The overriding reason that previous dollar coins didn't catch on is that people regarded them as novelties, not as "real" money. You never got them at the bank unless you asked for them, and then the tellers had to hunt for some. The Federal Reserve needs to require banks to take a significant percentage of their new $1 currency in coins, and ask them to give out coins first and use paper bills only if they're specifically requested. They need to run ads that show people using the coins as real money and that point out that a $1 coin is more convenient in a machine than four quarters. Since the demise of the penny seems inevitable, that will free up one slot in cash registers.
Shari Prange
Bonny Doon, Calif.
Politics of Faith, Continued
In his Nov. 27 letter, Prof.

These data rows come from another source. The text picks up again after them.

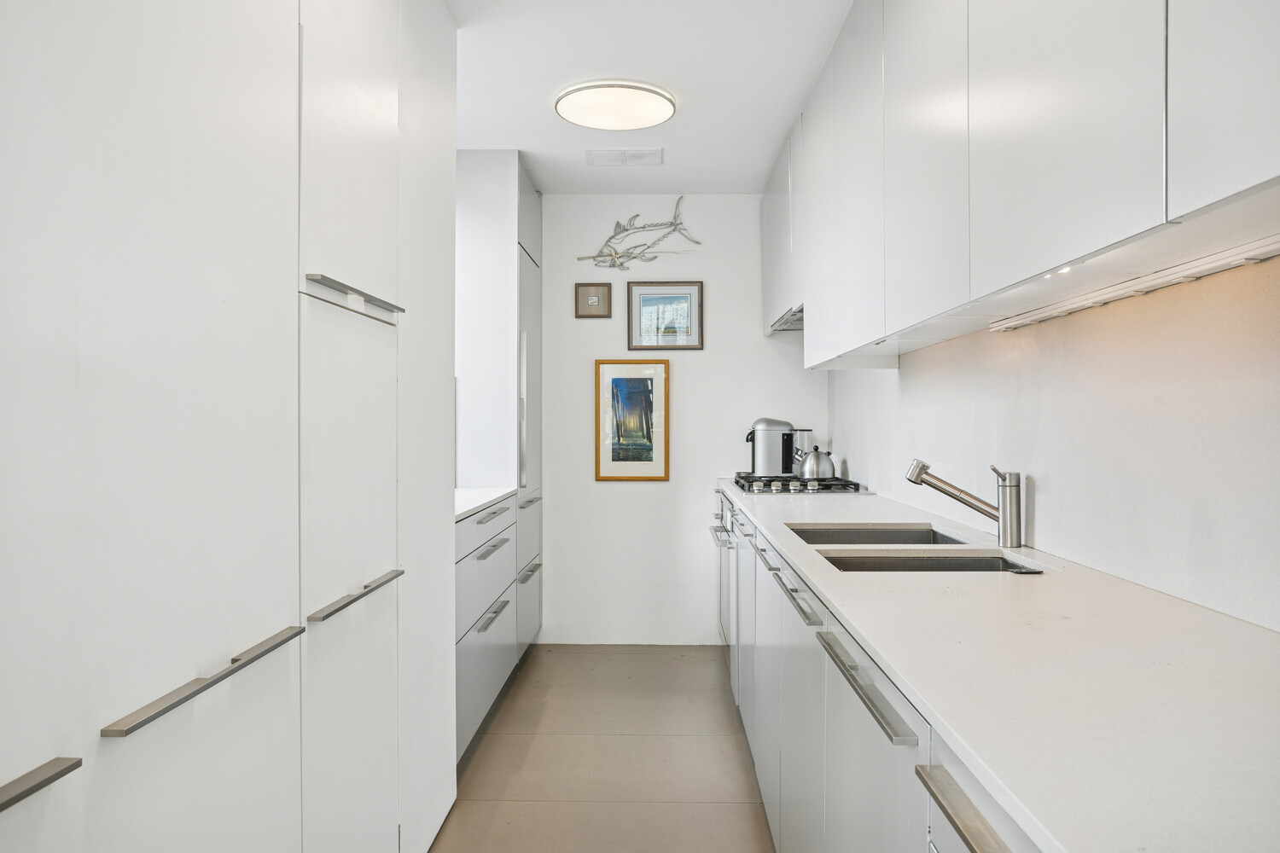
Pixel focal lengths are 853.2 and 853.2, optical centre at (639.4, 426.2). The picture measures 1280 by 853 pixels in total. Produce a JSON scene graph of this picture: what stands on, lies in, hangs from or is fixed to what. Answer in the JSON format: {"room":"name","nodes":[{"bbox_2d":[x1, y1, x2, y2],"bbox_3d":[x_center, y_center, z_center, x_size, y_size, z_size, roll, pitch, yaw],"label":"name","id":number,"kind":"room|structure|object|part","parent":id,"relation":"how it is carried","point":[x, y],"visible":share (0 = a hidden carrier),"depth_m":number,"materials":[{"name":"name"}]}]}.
{"room":"kitchen","nodes":[
{"label":"kitchen","id":0,"kind":"room"},
{"bbox_2d":[433,644,773,852],"bbox_3d":[-0.053,1.255,1.561,2.596,0.100,6.312,0,0,2],"label":"floor","id":1,"kind":"structure","parent":0,"point":[724,718],"depth_m":3.06,"materials":[{"name":"brown tile"}]},
{"bbox_2d":[0,0,455,852],"bbox_3d":[-0.910,-0.072,1.526,0.686,2.555,2.657,0,0,2],"label":"tall cabinet","id":2,"kind":"object","parent":1,"relation":"on","point":[282,302],"visible":1,"depth_m":1.29,"materials":[{"name":"white paint"}]},
{"bbox_3d":[-0.670,0.382,0.870,0.050,0.020,0.219,0,0,2],"label":"pull","id":3,"kind":"part","parent":2,"relation":"part of","materials":[{"name":"metal"}]},
{"bbox_3d":[-0.623,0.366,1.266,0.046,0.021,0.397,0,0,2],"label":"handle","id":4,"kind":"part","parent":2,"relation":"part of","materials":[{"name":"silver metal"}]},
{"bbox_3d":[-0.600,0.068,1.835,0.103,2.337,0.592,0,0,2],"label":"door","id":5,"kind":"part","parent":2,"relation":"part of","materials":[{"name":"white paint"}]},
{"bbox_3d":[-0.580,-0.268,1.796,0.059,0.023,0.432,0,0,2],"label":"handle","id":6,"kind":"part","parent":2,"relation":"part of","materials":[{"name":"silver metal"}]},
{"bbox_3d":[-0.585,0.351,1.790,0.048,0.019,0.364,0,0,2],"label":"handle","id":7,"kind":"part","parent":2,"relation":"part of","materials":[{"name":"silver metal"}]},
{"bbox_2d":[453,496,517,761],"bbox_3d":[-0.861,0.758,3.318,0.620,0.888,1.184,0,0,2],"label":"base cabinet","id":8,"kind":"object","parent":1,"relation":"on","point":[486,568],"visible":0.18,"depth_m":3.18,"materials":[{"name":"paint"}]},
{"bbox_2d":[454,487,513,519],"bbox_3d":[-0.875,0.304,3.409,0.617,0.032,1.203,0,0,2],"label":"left countertop","id":9,"kind":"structure","parent":8,"relation":"on","point":[474,506],"depth_m":3.47,"materials":[{"name":"white stone"}]},
{"bbox_3d":[-0.559,0.711,3.223,0.045,0.019,0.342,0,0,2],"label":"drawer pull","id":10,"kind":"part","parent":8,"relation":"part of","materials":[{"name":"silver metal"}]},
{"bbox_2d":[453,148,542,667],"bbox_3d":[-0.841,-0.038,4.365,0.641,2.479,0.755,0,0,2],"label":"tall cabinet","id":11,"kind":"object","parent":1,"relation":"on","point":[537,218],"visible":0.39,"depth_m":3.99,"materials":[{"name":"white paint"}]},
{"bbox_3d":[-0.607,0.408,3.415,0.035,0.134,0.718,0,0,2],"label":"drawer","id":12,"kind":"part","parent":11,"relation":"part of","materials":[{"name":"white paint"}]},
{"bbox_3d":[-0.568,0.464,3.251,0.047,0.017,0.361,0,0,2],"label":"drawer pull","id":13,"kind":"part","parent":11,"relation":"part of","materials":[{"name":"silver metal"}]},
{"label":"drawer pull","id":14,"kind":"part","parent":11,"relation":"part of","materials":[{"name":"metal"}]},
{"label":"drawer pull","id":15,"kind":"part","parent":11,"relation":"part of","materials":[{"name":"silver metal"}]},
{"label":"handle","id":16,"kind":"part","parent":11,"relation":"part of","materials":[{"name":"silver metal"}]},
{"bbox_2d":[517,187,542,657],"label":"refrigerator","id":17,"kind":"object","parent":1,"relation":"on","point":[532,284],"visible":0.19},
{"bbox_2d":[715,488,1050,852],"bbox_3d":[0.631,0.757,2.102,0.639,0.879,3.969,0,0,2],"label":"base cabinet run","id":18,"kind":"object","parent":1,"relation":"on","point":[995,839],"visible":0.31,"depth_m":1.61,"materials":[{"name":"white paint"}]},
{"bbox_2d":[710,490,736,662],"bbox_3d":[0.657,0.733,4.067,0.639,0.810,0.704,0,0,2],"label":"oven","id":19,"kind":"object","parent":18,"relation":"in","point":[717,531],"visible":0.15,"depth_m":4.01,"materials":[{"name":"silver metal"}]},
{"bbox_3d":[0.368,0.486,3.777,0.064,0.026,0.602,0,0,2],"label":"oven handle","id":20,"kind":"part","parent":19,"relation":"part of","materials":[{"name":"silver metal"}]},
{"bbox_2d":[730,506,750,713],"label":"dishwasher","id":21,"kind":"object","parent":18,"relation":"in","point":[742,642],"visible":0.18,"depth_m":3.19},
{"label":"handle","id":22,"kind":"part","parent":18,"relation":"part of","materials":[{"name":"metal"}]},
{"bbox_3d":[0.351,0.390,1.941,0.042,0.018,0.363,0,0,2],"label":"handle","id":23,"kind":"part","parent":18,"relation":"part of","materials":[{"name":"silver metal"}]},
{"bbox_3d":[0.366,0.784,1.989,0.033,0.705,0.541,0,0,2],"label":"cabinet door","id":24,"kind":"part","parent":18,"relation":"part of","materials":[{"name":"white paint"}]},
{"bbox_3d":[0.349,0.402,1.359,0.041,0.021,0.422,0,0,2],"label":"pull","id":25,"kind":"part","parent":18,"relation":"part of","materials":[{"name":"silver metal"}]},
{"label":"cabinet door","id":26,"kind":"part","parent":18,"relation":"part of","materials":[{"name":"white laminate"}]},
{"bbox_3d":[0.356,0.418,0.893,0.039,0.022,0.246,0,0,2],"label":"drawer pull","id":27,"kind":"part","parent":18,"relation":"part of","materials":[{"name":"silver metal"}]},
{"bbox_2d":[722,479,1279,852],"bbox_3d":[0.625,0.308,1.970,0.614,0.029,3.603,0,0,2],"label":"countertop","id":28,"kind":"structure","parent":18,"relation":"on","point":[893,662],"depth_m":0.99,"materials":[{"name":"white stone"}]},
{"bbox_2d":[746,418,808,476],"bbox_3d":[0.711,0.108,4.404,0.326,0.300,0.182,0,0,13],"label":"coffee maker","id":29,"kind":"object","parent":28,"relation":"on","point":[762,428],"visible":0.91,"depth_m":4.34,"materials":[{"name":"silver metal"}]},
{"bbox_2d":[728,471,865,493],"bbox_3d":[0.705,0.260,3.973,0.522,0.051,0.720,0,0,2],"label":"gas cooktop","id":30,"kind":"object","parent":28,"relation":"in","point":[785,485],"visible":0.83,"depth_m":3.74,"materials":[{"name":"metal"}]},
{"bbox_2d":[796,444,836,480],"bbox_3d":[0.837,0.167,4.072,0.198,0.171,0.170,0,0,2],"label":"kettle","id":31,"kind":"object","parent":30,"relation":"on","point":[812,463],"visible":0.94,"depth_m":4.02,"materials":[{"name":"silver metal"}]},
{"bbox_2d":[788,524,969,546],"bbox_3d":[0.630,0.407,2.328,0.509,0.193,0.453,0,0,2],"label":"sink","id":32,"kind":"object","parent":28,"relation":"in","point":[903,538],"visible":0.26,"depth_m":2.51,"materials":[{"name":"silver metal"}]},
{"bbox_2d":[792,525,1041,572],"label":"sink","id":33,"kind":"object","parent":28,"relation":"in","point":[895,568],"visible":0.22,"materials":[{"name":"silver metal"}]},
{"bbox_2d":[820,550,1038,574],"bbox_3d":[0.634,0.405,1.902,0.490,0.174,0.365,0,0,2],"label":"sink","id":34,"kind":"object","parent":28,"relation":"in","point":[943,561],"visible":0.25,"depth_m":2.03,"materials":[{"name":"silver metal"}]},
{"bbox_2d":[906,457,1023,546],"bbox_3d":[0.803,0.180,2.122,0.287,0.220,0.086,0,0,2],"label":"faucet","id":35,"kind":"object","parent":28,"relation":"on","point":[1015,485],"visible":0.99,"depth_m":2.09,"materials":[{"name":"silver metal"}]},
{"bbox_2d":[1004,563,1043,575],"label":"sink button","id":36,"kind":"object","parent":28,"relation":"on","point":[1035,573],"visible":0.99,"depth_m":1.71,"materials":[{"name":"black"}]},
{"bbox_2d":[448,0,853,191],"bbox_3d":[-0.050,-1.304,1.681,2.623,0.101,6.285,0,0,2],"label":"ceiling","id":37,"kind":"structure","parent":0,"point":[772,137],"depth_m":3.05,"materials":[{"name":"white paint"}]},
{"bbox_2d":[554,80,676,130],"bbox_3d":[-0.096,-1.238,3.319,0.460,0.054,0.452,0,0,2],"label":"ceiling light","id":38,"kind":"object","parent":37,"relation":"attached to","point":[667,110],"visible":0.99,"depth_m":3.25,"materials":[{"name":"white plastic"}]},
{"bbox_2d":[584,148,663,166],"bbox_3d":[-0.073,-1.255,3.980,0.340,0.012,0.197,0,0,2],"label":"ceiling vent","id":39,"kind":"object","parent":37,"relation":"attached to","point":[637,155],"visible":0.98,"depth_m":3.96,"materials":[{"name":"white"}]},
{"bbox_2d":[535,193,826,643],"bbox_3d":[-0.099,-0.037,4.738,2.242,2.457,0.117,0,0,2],"label":"back wall","id":40,"kind":"structure","parent":0,"point":[627,493],"depth_m":4.67,"materials":[{"name":"white paint"}]},
{"bbox_2d":[574,282,612,318],"bbox_3d":[-0.252,-0.680,4.613,0.191,0.190,0.024,0,0,2],"label":"small framed picture","id":41,"kind":"object","parent":40,"relation":"attached to","point":[595,297],"visible":0.99,"depth_m":4.61,"materials":[{"name":"brown wood"}]},
{"bbox_2d":[594,359,669,481],"bbox_3d":[-0.042,-0.038,4.636,0.391,0.657,0.024,0,0,2],"label":"framed picture","id":42,"kind":"object","parent":40,"relation":"attached to","point":[619,384],"visible":0.99,"depth_m":4.63},
{"bbox_2d":[576,198,700,273],"bbox_3d":[-0.007,-1.027,4.618,0.680,0.424,0.078,0,0,2],"label":"decoration","id":43,"kind":"object","parent":40,"relation":"attached to","point":[619,264],"visible":1,"depth_m":4.62,"materials":[{"name":"silver metal"}]},
{"bbox_2d":[627,279,703,350],"bbox_3d":[0.135,-0.598,4.629,0.397,0.380,0.024,0,0,2],"label":"framed picture","id":44,"kind":"object","parent":40,"relation":"attached to","point":[640,297],"visible":0.99,"depth_m":4.63},
{"bbox_2d":[827,249,1279,631],"bbox_3d":[1.062,-0.022,1.503,0.125,2.521,6.256,0,0,2],"label":"right wall","id":45,"kind":"structure","parent":0,"point":[1038,520],"depth_m":1.68,"materials":[{"name":"white paint"}]},
{"bbox_2d":[768,0,1279,368],"bbox_3d":[0.803,-0.769,2.308,0.342,1.101,3.882,0,0,2],"label":"upper cabinet run","id":46,"kind":"object","parent":45,"relation":"attached to","point":[1160,215],"visible":0.97,"depth_m":1.51,"materials":[{"name":"white paint"}]},
{"bbox_2d":[768,303,804,333],"bbox_3d":[0.823,-0.492,3.935,0.392,0.061,0.702,0,0,2],"label":"range hood","id":47,"kind":"object","parent":46,"relation":"attached to","point":[800,317],"visible":0.33,"depth_m":3.98,"materials":[{"name":"silver metal"}]},
{"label":"upper cabinet door","id":48,"kind":"part","parent":46,"relation":"part of","materials":[{"name":"white paint"}]},
{"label":"upper cabinet door","id":49,"kind":"part","parent":46,"relation":"part of","materials":[{"name":"white paint"}]},
{"bbox_3d":[0.623,-0.683,1.920,0.047,0.940,0.517,0,0,2],"label":"upper cabinet door","id":50,"kind":"part","parent":46,"relation":"part of","materials":[{"name":"white paint"}]},
{"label":"upper cabinet door","id":51,"kind":"part","parent":46,"relation":"part of","materials":[{"name":"white paint"}]},
{"bbox_2d":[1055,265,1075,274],"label":"under-cabinet light","id":52,"kind":"object","parent":46,"relation":"in","point":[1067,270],"visible":0.56,"depth_m":1.40,"materials":[{"name":"white"}]},
{"bbox_2d":[987,234,1279,332],"bbox_3d":[0.874,-0.246,1.557,0.034,0.023,1.032,0,0,2],"label":"under-cabinet light","id":53,"kind":"object","parent":46,"relation":"attached to","point":[1246,262],"visible":0.96,"depth_m":1.43,"materials":[{"name":"white"}]},
{"bbox_3d":[0.677,-0.697,0.918,0.031,0.911,0.417,0,0,2],"label":"upper cabinet door","id":54,"kind":"part","parent":46,"relation":"part of","materials":[{"name":"white paint"}]}
]}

Randall Balmer attempts to perpetuate an inside-the-Beltway urban legend that the rise of the religious right was a reaction to IRS efforts to revoke Bob Jones University's tax-exempt status because of racist policies. I was a foot soldier on the ground in the mid-'70s, having been pro-life since my teens. I also rejected racism as a grievous sin and regarded the Rev. Martin Luther King Jr. as a personal hero. It wasn't Roe v. Wade, but the 1.5 million to 1.6 million abortions a year it quickly spawned, that drove previously uninvolved evangelicals and Roman Catholics by the millions into politics between 1976 and 1980 in support of strongly pro-life candidates like Ronald Reagan. Most of those people had never heard of the Bob Jones case, and if they had, most would have rejected the university's policies. Also, I worked for W. A. Criswell from 1975 to 1988, and he changed his mind in the mid-'70s--appalled by the millions of babies being killed--and became unequivocally pro-life, as indicated in the notes to his "Criswell Study Bible" (1979). Southern Baptists did pass a pro-choice resolution in 1971, but after a conservative rebellion against such liberal positions prevailed, the convention overwhelmingly passed strong pro-life resolutions in 1982 and 1984.